# [Written task 1]
Rewrite the entries from their first line through the line with "Claire, the AI Security Agent", replacing "Demander une démo" with "Réserver une démo" and changing nothing else. Omit the pictures.

# [Extract provided]
◆ ◆ ◆ ◆
These are startling pronouncements from the Bishop of Rome.

But, as lovely as the Pope’s words are, I still hesitate. Is he  open to the possibility that, I am sincere when I respond in the mass to the priest’s proclamation, “Behold the Lamb of God” with the words:

Lord, I am not worthy that you should enter under my roof,
but only say the word and my soul shall be healed?

Will Francis bring the day when, instead of being instructed to come forward at communion, humbly bow my head, cross my arms on my chest, and receive a blessing from the priest, I might be free to put out my hands and receive the bread of life that is offered to those who are “not worthy”?

When that day comes, I will be convinced that one man can actually make a difference in a large unwieldy institution.

“The thing the Church needs most today is the ability to heal wounds and to warm the hearts of the faithful.” The Roman church’s refusal to fully meet fellow Christians at the Lord’s table is a festering wound.

If indeed, Roman Catholics believe that in the Mass the gift of Christ’s presence is shared, it remains incomprehensible that there could be even the slightest theological justification to refuse this gift to one who asks with a sincere heart. What vague abstract theological principal could ever justify excluding anyone who desires to open their heart to Jesus from receiving the bread and wine of Christ’s presence?

The more Pope Francis says the kind of things he is reported to be saying, the more indefensible becomes the practice of exclusion from full participation in the Mass for those who desire to embrace Christ in all the fullness of his divine reality.
◆ ◆ ◆ ◆
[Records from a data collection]
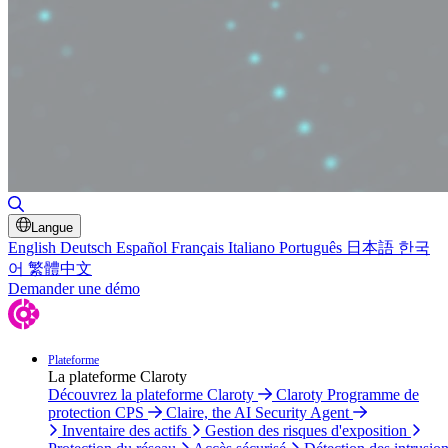
Basculer la recherche
Langue
English
Deutsch
Español
Français
Italiano
Português
日本語
한국
어
繁體中文
Demander une démo
Plateforme
La plateforme Claroty
Découvrez la plateforme Claroty
Claroty Programme de
protection CPS
Claire, the AI Security Agent
Inventaire des actifs
Gestion des risques d'exposition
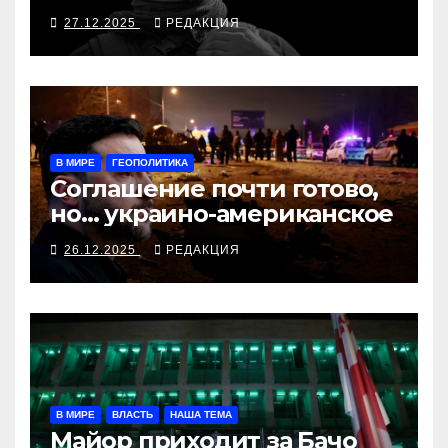
27.12.2025
РЕДАКЦИЯ
В МИРЕ
ГЕОПОЛИТИКА
Соглашение почти готово,
но… украино-американское
26.12.2025
РЕДАКЦИЯ
В МИРЕ
ВЛАСТЬ
НАША ТЕМА
Майор приходит за Бачо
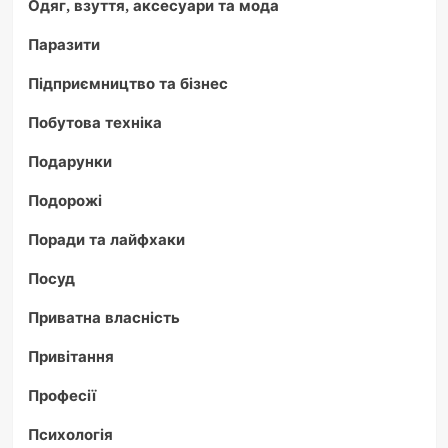
Одяг, взуття, аксесуари та мода
Паразити
Підприємництво та бізнес
Побутова техніка
Подарунки
Подорожі
Поради та лайфхаки
Посуд
Приватна власність
Привітання
Професії
Психологія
◆ ◆ ◆ ◆
# [Written task 2]
Reproduce the passage on the Pope and communion starting with "These are startling" and going on through "large unwieldy institution.".

# [Task result 1]
Basculer la recherche
Langue
English
Deutsch
Español
Français
Italiano
Português
日本語
한국
어
繁體中文
Réserver une démo
Plateforme
La plateforme Claroty
Découvrez la plateforme Claroty
Claroty Programme de
protection CPS
Claire, the AI Security Agent

# [Task result 2]
These are startling pronouncements from the Bishop of Rome.

But, as lovely as the Pope’s words are, I still hesitate. Is he  open to the possibility that, I am sincere when I respond in the mass to the priest’s proclamation, “Behold the Lamb of God” with the words:

Lord, I am not worthy that you should enter under my roof,
but only say the word and my soul shall be healed?

Will Francis bring the day when, instead of being instructed to come forward at communion, humbly bow my head, cross my arms on my chest, and receive a blessing from the priest, I might be free to put out my hands and receive the bread of life that is offered to those who are “not worthy”?

When that day comes, I will be convinced that one man can actually make a difference in a large unwieldy institution.